▶ Excerpt to read:
# Overnight at the Spur?



## WhyMe (Apr 21, 2013)

Is anybody going to be doing an overnighter at the Spur? Friday-Saturday (buddy system :thumbup safety in numbers.
Also, what is the water color at the Spur? 
I will be heading out Friday early afternoon to hit the nipple then troll to the spur spend the night. Troll in the morning head back in.
WhyMe 
Mako My Dayo


----------



## RedLeg (Mar 15, 2014)

Sounds fun...wish I could go. Can't wait for the report.


----------



## dragginfly (Jun 16, 2014)

plan to be out there friday morning to afternoon on Lead dog
Give us a call will monitor 72


----------



## atlantacapt (Oct 2, 2007)

look iffy at best until well south of there...good luck and enjoy.


----------



## Docofthebay (Jul 16, 2012)

▶ Excerpted records:
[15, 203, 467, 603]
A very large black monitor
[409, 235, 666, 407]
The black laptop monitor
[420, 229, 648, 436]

▶ Exercise directions: Copy the forum thread about an overnight trip to the Spur word for word, starting at the words containing "Is anybody going" and stopping after "head back in.". The rows were taken from a separate source.

▶ Full response:
Is anybody going to be doing an overnighter at the Spur? Friday-Saturday (buddy system :thumbup safety in numbers.
Also, what is the water color at the Spur? 
I will be heading out Friday early afternoon to hit the nipple then troll to the spur spend the night. Troll in the morning head back in.